The entire legal sororal fraternity owes an apology to Chief Justice BR Gavai for allowing things to come to such a pass. It is about Justice Gavai and our moral, ethical and constitutional responsibility to protect the dignity of his person and the office he holds.
It is about the Supreme Court of India – an institution created to safeguard Article 17 and Article 21 rights in their intersections. What happened today was a derogation of the constitution in an irredeemable manner.
That Justice Gavai dealt with the public humiliation with equanimity and an unparalleled display of dignity of the highest standards is a matter of pride. And yet, can we evade the urgency of a public contemplation on how this has come to pass?
I cannot but draw a parallel between the condemnable utterances of former Chief Justice of India DY Chandrachud and the advocate who hurled the slipper at the sitting Chief Justice today – narrow-minded, self-appointed custodians of faith, both, who speak a common language.

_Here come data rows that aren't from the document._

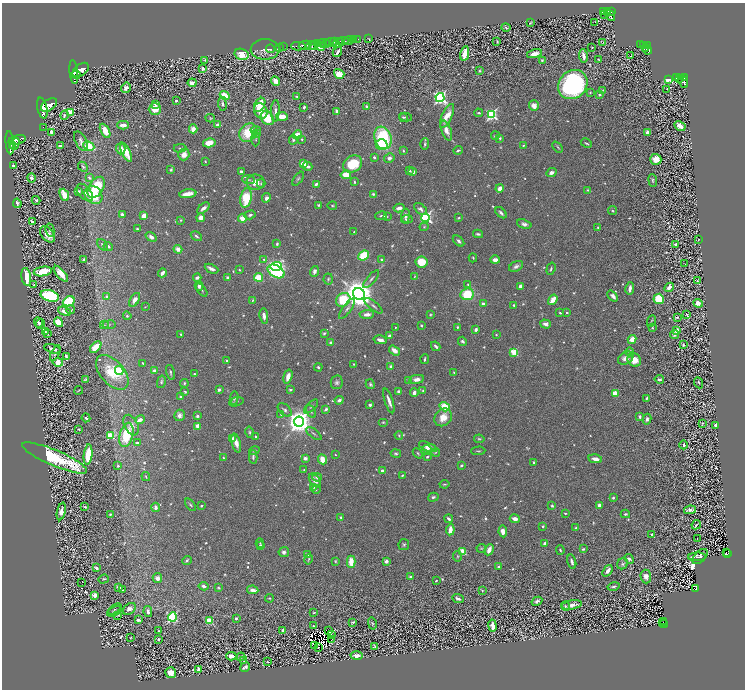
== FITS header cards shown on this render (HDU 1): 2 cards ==
NAXIS1  =                 1485
NAXIS2  =                 1375

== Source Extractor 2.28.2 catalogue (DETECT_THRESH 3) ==
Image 1485 x 1375 px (HDU 1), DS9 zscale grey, zoomed out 1/2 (1 PNG px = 2 x 2 image px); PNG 747 x 692 px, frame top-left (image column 1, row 1374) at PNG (2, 3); each listed source drawn as its Kron ellipse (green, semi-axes under 4 px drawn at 4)
Background 0.407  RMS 0.019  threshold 0.0557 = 3 sigma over >= 5 px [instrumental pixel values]
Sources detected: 1209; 145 cannot appear on this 1/2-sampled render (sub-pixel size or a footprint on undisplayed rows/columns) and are neither listed nor drawn; of the other 1064, the 500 brightest by FLUX_AUTO listed and drawn (564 fainter detections omitted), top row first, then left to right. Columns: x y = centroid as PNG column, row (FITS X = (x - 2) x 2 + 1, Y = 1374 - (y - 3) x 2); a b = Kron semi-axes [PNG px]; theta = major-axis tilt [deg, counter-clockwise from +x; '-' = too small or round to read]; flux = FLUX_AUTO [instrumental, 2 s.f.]
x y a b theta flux
604 12 4 1 - 120
607 12 2 2 - 130
611 12 3 2 - 290
605 14 2 1 - 4.8
610 15 6 3 -55 470
530 23 4 2 - 3.9
594 23 2 1 - 20
506 27 5 3 - 6.7
358 39 2 1 - 28
369 39 3 1 - 9.5
353 40 2 1 - 90
339 41 3 2 - 440
343 41 5 3 - 690
349 41 4 2 - 180
497 41 3 2 - 4.7
331 42 6 2 -6 1200
335 42 2 2 - 430
602 42 3 2 - 4.1
322 43 4 3 - 350
317 44 3 2 - 320
326 44 4 3 - 580
337 44 2 1 - 84
305 45 6 2 10 760
311 45 5 3 - 350
640 45 4 2 - 94
643 45 4 2 - 110
648 45 3 2 - 290
298 46 7 3 0 1100
314 46 4 2 - 380
321 46 4 2 - 170
283 47 3 1 - 13
592 47 3 2 - 3.8
280 48 2 1 - 6.5
646 48 4 2 - 180
265 49 14 10 0 32
270 49 4 3 - 6.3
647 49 5 3 - 270
337 52 5 2 - 11
242 54 7 5 -16 78
465 54 7 3 79 110
535 54 8 3 14 36
583 56 7 3 -80 16
630 56 2 1 - 70
598 59 3 2 - 4.1
205 60 4 3 - 4.6
542 60 4 3 - 5.9
203 69 4 4 - 11
81 70 9 5 38 3900
480 71 4 3 - 4.9
74 72 12 3 -85 2200
339 74 5 4 - 85
76 75 4 3 - 780
677 78 4 2 - 110
680 78 4 2 - 160
685 78 2 2 - 250
668 79 3 2 - 180
275 81 5 3 - 60
683 81 7 4 -64 520
192 83 4 3 - 34
573 85 16 13 44 920
126 88 5 5 - 20
667 89 2 1 - 83
603 90 4 3 - 4.3
590 93 3 3 - 4.1
599 95 3 2 - 5.7
225 96 5 4 - 60
297 96 4 3 - 6
440 98 4 4 - 1000
176 101 2 2 - 16
155 104 4 3 - 8.7
222 104 7 3 -83 10
49 105 9 5 36 3400
260 105 8 5 61 93
534 106 5 5 - 38
304 107 3 2 - 8.5
367 107 4 3 - 7.4
42 108 11 5 -77 3100
155 109 6 6 - 58
261 111 8 6 -66 51
275 111 10 3 88 13
336 111 4 2 - 13
71 112 3 3 - 210
479 113 4 2 - 5.8
64 115 4 4 - 7.8
492 115 4 4 - 560
447 116 13 5 64 63
282 117 6 3 -3 51
403 117 4 3 - 5.2
405 117 6 3 -13 4.9
210 118 5 4 - 4.7
267 118 7 6 - 120
123 125 6 3 2 25
218 125 3 3 - 19
680 126 6 4 -29 34
43 127 2 1 - 8.5
193 129 4 4 - 32
256 130 5 4 - 11
446 130 10 5 -69 35
105 131 8 4 -61 62
52 132 4 3 - 19
647 132 3 3 - 23
248 133 10 8 48 130
256 133 4 3 - 5.8
297 135 5 4 - 53
495 136 4 3 - 6.5
383 138 11 8 -71 290
500 138 4 3 - 5.9
256 139 7 2 89 4.8
302 139 3 3 - 5.2
17 140 9 4 13 2700
293 140 4 3 - 9.5
81 141 10 5 -63 18
10 143 12 3 -84 2500
209 143 6 4 13 50
586 143 6 2 -26 6.1
15 144 6 3 69 1000
425 144 5 3 - 6.5
12 145 2 2 - 380
382 145 6 5 - 92
523 145 3 2 - 4.3
60 146 3 2 - 11
89 146 6 4 -26 120
558 147 6 3 -48 5.1
180 148 6 3 1 5.8
121 149 5 5 - 21
458 150 5 3 - 6.8
403 151 3 3 - 6.2
126 152 10 4 -65 71
184 155 6 5 - 39
374 157 2 2 - 16
389 158 5 4 - 17
656 159 5 5 - 45
205 161 3 2 - 3.6
303 164 4 3 - 64
353 164 10 8 33 130
13 165 3 2 - 20
308 166 5 3 - 15
83 167 5 3 - 6.8
171 170 4 3 - 6.9
410 171 4 3 - 5.4
241 172 3 3 - 23
413 172 4 3 - 14
551 173 5 4 - 14
346 175 5 4 - 66
31 178 5 3 - 14
89 178 4 3 - 7.6
298 179 8 3 53 6.6
249 180 6 2 -5 4.2
653 180 6 3 -82 6.3
255 182 9 7 1 45
354 182 3 2 - 5.1
261 183 4 4 - 5
316 184 4 3 - 11
96 187 12 7 58 160
500 188 4 4 - 29
588 190 4 4 - 5.3
79 191 3 3 - 4.9
85 192 10 6 -49 18
188 194 8 3 9 48
373 194 4 3 - 5.3
64 195 6 3 -67 81
93 195 10 8 -50 140
246 198 10 5 80 160
266 198 5 4 - 14
36 200 4 3 - 7.1
17 203 5 3 - 13
319 205 3 2 - 6.1
332 206 4 3 - 4
203 208 7 3 40 19
399 208 5 3 - 22
420 209 7 4 -37 15
613 211 4 4 - 4.8
501 213 7 3 -44 10
122 214 3 2 - 12
250 215 6 3 18 9.5
144 216 4 4 - 38
381 216 6 2 10 5.9
405 216 7 4 83 16
387 217 4 3 - 3.9
201 218 4 4 - 28
242 218 4 4 - 38
426 218 4 4 - 750
458 218 2 2 - 4.4
407 219 6 3 5 7
181 220 3 3 - 4.1
32 222 3 2 - 43
524 224 7 4 -17 14
424 227 4 3 - 4.4
598 228 3 2 - 4.5
137 229 3 2 - 4.7
50 230 7 4 -78 6.2
354 232 3 2 - 5.8
48 234 9 6 -49 42
478 234 5 3 - 7.9
196 236 6 3 -31 8.9
151 237 6 4 -37 17
698 240 4 3 - 4.2
459 241 7 3 -43 11
277 244 4 3 - 6.1
675 244 3 2 - 14
102 245 6 4 -55 7.9
108 246 5 3 - 9.9
178 249 4 3 - 28
364 255 6 4 42 140
473 258 4 2 - 4.1
84 259 3 2 - 6.1
264 259 3 3 - 3.6
382 260 4 3 - 6.8
495 260 4 3 - 18
421 262 6 5 - 95
685 264 2 2 - 4.3
516 266 7 4 28 14
276 267 5 4 - 420
211 269 7 3 -25 16
551 269 6 3 72 6.7
239 270 3 2 - 4.3
43 271 9 4 10 130
276 271 9 6 -30 460
314 271 5 4 - 19
162 273 4 2 - 17
61 274 10 4 -50 52
26 277 9 5 -81 110
228 277 4 3 - 8.4
258 277 4 3 - 130
414 277 4 2 - 3.8
197 278 4 3 - 14
328 279 5 4 - 6
371 279 11 3 49 10
698 281 4 3 - 6.2
34 284 3 2 - 6.1
468 285 4 3 - 6.2
199 286 5 3 - 15
520 286 4 4 - 16
669 287 5 4 - 29
630 288 6 3 80 20
202 290 7 3 -51 5.8
359 294 6 5 - 7400
467 294 7 6 - 130
50 296 9 5 -15 350
107 296 4 4 - 9
613 296 6 3 -49 16
659 299 5 5 - 130
135 300 7 4 59 28
253 300 4 3 - 4
343 300 7 6 - 150
553 300 6 3 55 75
69 301 6 4 25 250
698 303 5 4 - 29
483 304 3 3 - 13
514 305 3 3 - 4.3
373 306 11 3 -38 9.3
145 307 4 3 - 3.7
347 309 12 3 54 12
70 310 4 3 - 4.7
65 311 6 3 -23 30
567 312 2 2 - 6.3
560 313 3 2 - 4.9
367 314 7 4 3 20
687 314 3 2 - 3.9
430 315 3 3 - 3.9
127 316 4 4 - 6.1
264 316 7 4 -82 20
677 317 3 2 - 4.7
651 321 6 2 66 3.9
58 322 5 4 - 120
38 323 5 3 - 10
41 324 5 4 - 7.7
545 324 5 4 - 17
104 325 4 3 - 4.9
109 325 6 4 9 8.6
421 326 3 2 - 4.9
395 327 2 2 - 5.4
457 327 3 3 - 5.8
652 328 4 2 - 3.9
476 330 3 3 - 11
676 330 4 3 - 34
45 332 4 2 - 4.4
47 333 3 2 - 4.7
324 333 4 3 - 7.9
181 334 3 3 - 4.3
496 335 2 2 - 5
675 335 4 3 - 8
389 336 3 2 - 13
632 339 4 3 - 40
380 340 7 3 -13 20
462 341 5 3 - 8.8
331 343 4 3 - 9.2
683 345 3 2 - 6.2
436 346 5 2 - 10
96 347 7 3 46 68
53 349 8 3 -15 18
394 350 6 3 -34 33
514 352 3 3 - 170
630 352 4 3 - 14
55 353 8 3 63 7.6
66 356 4 2 - 8.9
626 358 8 5 33 32
425 359 5 2 - 6.2
634 360 7 6 - 49
227 361 2 2 - 4.1
58 362 5 4 - 77
143 363 3 2 - 5.4
354 364 4 3 - 4.8
318 367 4 3 - 7
391 367 3 3 - 15
155 370 3 3 - 15
119 371 4 4 - 460
112 372 21 11 -49 130
170 372 8 3 -74 7.2
454 373 4 3 - 3.9
195 374 3 2 - 5.6
288 377 7 3 74 37
85 379 3 3 - 4.6
417 379 7 4 9 24
659 379 5 3 - 9.4
409 380 2 2 - 40
161 382 6 3 77 6.5
337 382 7 6 - 11
184 383 4 3 - 5.9
699 383 6 3 -65 4.9
370 384 5 4 - 7.2
219 389 3 3 - 11
79 390 4 2 - 3.7
290 390 4 3 - 5.5
423 390 3 3 - 4.6
398 391 3 3 - 8.1
185 392 3 2 - 4.5
414 393 4 3 - 17
615 393 4 4 - 49
180 396 3 2 - 4.3
234 398 6 4 81 8.4
647 398 4 3 - 5.9
339 400 5 3 - 13
389 401 13 3 -72 26
236 402 7 3 18 6.8
370 405 3 2 - 11
311 407 9 3 45 6.3
445 407 5 4 - 77
326 409 3 3 - 11
285 410 8 5 -43 11
311 412 7 3 -60 7.2
179 415 6 5 - 17
281 415 4 3 - 5.6
197 416 4 3 - 8.4
443 417 9 8 - 49
640 417 3 3 - 9.4
86 418 4 2 - 6.4
647 419 5 4 - 11
140 420 5 3 - 24
299 422 5 5 - 5100
383 422 5 3 - 4.4
702 423 4 3 - 4.3
131 425 11 6 -64 27
716 425 4 3 - 37
198 426 4 3 - 35
79 429 3 2 - 6.5
250 432 6 4 -76 6.2
314 434 9 3 -38 6.5
126 435 12 6 76 190
399 435 4 3 - 4.8
111 436 4 3 - 210
256 437 3 2 - 6.3
233 438 4 3 - 13
479 439 5 3 - 4.6
137 443 2 2 - 13
236 443 10 4 -75 30
684 445 4 3 - 7.6
428 447 9 4 -22 19
254 450 5 3 - 4.5
427 450 5 3 - 26
478 451 7 2 1 4.9
436 452 4 3 - 3.8
396 453 5 4 - 6.7
418 453 6 3 -50 4.4
88 455 10 3 83 140
335 455 2 2 - 4.3
253 457 6 3 88 7.9
427 457 3 3 - 4.7
55 458 35 8 -23 370
223 458 3 2 - 4.7
305 458 3 2 - 25
322 459 5 3 - 68
595 459 7 3 -11 23
534 462 4 3 - 5.1
461 465 3 2 - 7.5
118 466 3 3 - 5.3
304 470 3 3 - 4.2
382 471 3 3 - 12
402 475 3 2 - 5.6
146 477 4 3 - 3.9
317 477 5 4 - 12
315 481 8 5 -52 21
444 484 5 2 - 4.5
314 487 3 2 - 6.6
316 489 4 3 - 4
433 497 5 3 - 7.9
613 498 3 2 - 8
191 505 7 3 -52 6
599 505 3 2 - 22
201 506 2 2 - 4.1
552 506 4 3 - 5.5
85 507 3 2 - 7.6
155 507 4 3 - 14
690 510 6 3 10 15
61 511 9 4 78 23
565 513 3 2 - 5.1
111 514 3 2 - 5.7
625 514 4 3 - 7.8
341 517 3 3 - 7.1
449 519 5 3 - 9.7
515 519 5 3 - 28
696 525 5 2 - 4.8
543 526 3 3 - 6.3
576 528 3 2 - 6.9
450 530 5 3 - 43
503 531 6 4 -81 26
651 534 3 2 - 3.7
697 538 2 1 - 6.7
260 543 5 3 - 4.6
545 543 3 3 - 18
260 545 4 3 - 6.7
404 545 6 5 - 7
481 548 5 3 - 4.4
583 549 3 2 - 5.8
489 550 6 3 64 32
560 550 4 2 - 4.8
463 551 4 3 - 75
284 552 5 5 - 13
726 552 2 1 - 12
308 554 3 2 - 21
727 554 3 2 - 68
457 556 5 3 - 4.6
697 557 9 3 3 5.5
700 557 9 5 46 8.7
309 559 5 3 - 4.1
629 559 5 3 - 13
187 560 5 3 - 5.9
336 561 4 3 - 4
386 561 3 3 - 15
351 562 6 3 -89 68
572 562 7 3 -75 14
622 564 6 5 - 9.3
499 567 3 2 - 11
96 568 3 2 - 13
607 571 6 3 54 21
410 576 4 3 - 5.1
646 576 7 5 -84 21
157 578 5 4 - 24
103 579 5 3 - 5.1
436 581 2 2 - 4.1
82 582 2 1 - 22
204 586 5 3 - 15
119 587 3 3 - 15
614 587 6 2 14 7.9
219 588 4 2 - 4.2
695 589 3 2 - 56
122 590 4 2 - 4.9
253 590 5 3 - 17
482 590 4 3 - 3.6
95 595 3 3 - 28
270 598 4 3 - 4.2
458 598 6 2 -22 12
537 601 6 4 29 12
572 605 10 4 8 30
565 606 4 3 - 4.7
115 609 7 2 35 4.2
129 609 7 5 38 21
114 611 8 4 24 7.3
148 612 5 3 - 19
314 613 3 3 - 4.3
118 615 2 2 - 22
172 617 4 4 - 530
236 618 3 3 - 7.7
138 620 3 2 - 17
209 621 3 3 - 200
353 622 3 2 - 5.8
664 622 2 1 - 8.2
662 623 2 2 - 8.6
372 624 6 3 -76 4.4
664 624 4 1 - 44
313 626 2 2 - 5.3
493 626 6 3 -81 28
283 630 4 3 - 15
329 630 2 1 - 3.9
158 631 2 2 - 3.6
331 635 3 1 - 3.9
130 638 2 2 - 3.9
158 639 3 3 - 7.3
331 640 2 2 - 4.8
314 646 2 1 - 5.1
375 646 4 3 - 6.5
319 647 2 1 - 11
231 656 5 3 - 25
356 656 6 3 3 20
241 657 4 3 - 8.2
243 661 4 3 - 3.9
268 662 2 2 - 3.6
245 667 5 3 - 8.7
198 669 3 2 - 15
170 673 5 5 - 55
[564 fainter detections neither listed nor drawn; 145 sub-pixel or undisplayed-footprint detections neither listed nor drawn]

Mr Chandrachud spoke about the “fundamental act of desecration” four centuries ago in the erection of the Babri Masjid, contrary to the observations of the court in the judgement on Babri Masjid.
Today, this lawyer, in the same language of desecration of faith, declares – “sanatan dharma ka apmaan nahi sahega Hindustan” – and hurls a slipper at the Chief Justice of India, in open court while the court is in session.
It is not a mere coincidence that the Chief Justice is Dalit and the humiliation assumes an altogether different meaning within the reading of Article 17.
Which is this Hindustan that Mr Chandrachud and his minion lawyer are speaking about? How have we lost our way so badly, and why are we rendered so totally powerless to stop this deluge from drowning our hard-won gains for freedom, bandhuta and dignity?
What can the police do but take the man away and “investigate”? What are they going to investigate? What will they find? And what action can they take? This rot has seeped into public consciousness.
We need an upsurge of resistance to defeat this vileness – that Babasaheb Ambedkar spoke about:
‘I feel that the Constitution is workable; it is flexible and it is strong to hold the country together, both in peace… and in war… Indeed, if I may say so, if things go wrong under the new Constitution, the reason will not be that we had a bad Constitution. What we will have to say is that man was vile’
How, and on what basis, might we piece together memories that render the Constitution ‘workable’, ‘flexible’ and ‘strong’ enough to resist the ‘vileness’—in ways that its preambular iridescence lights up pathways to ‘hold the country together’ at a time when dominant political discourse reduces and degrades politics to the fractured banality of shards: tukde tukde narratives or ‘vile’ conduct? This vileness is an intentional subversion of the Constitution.
Lawyers across the country, together, must stand with Justice BR Gavai, in defence of the Constitution of India, which stands imperilled today as never before.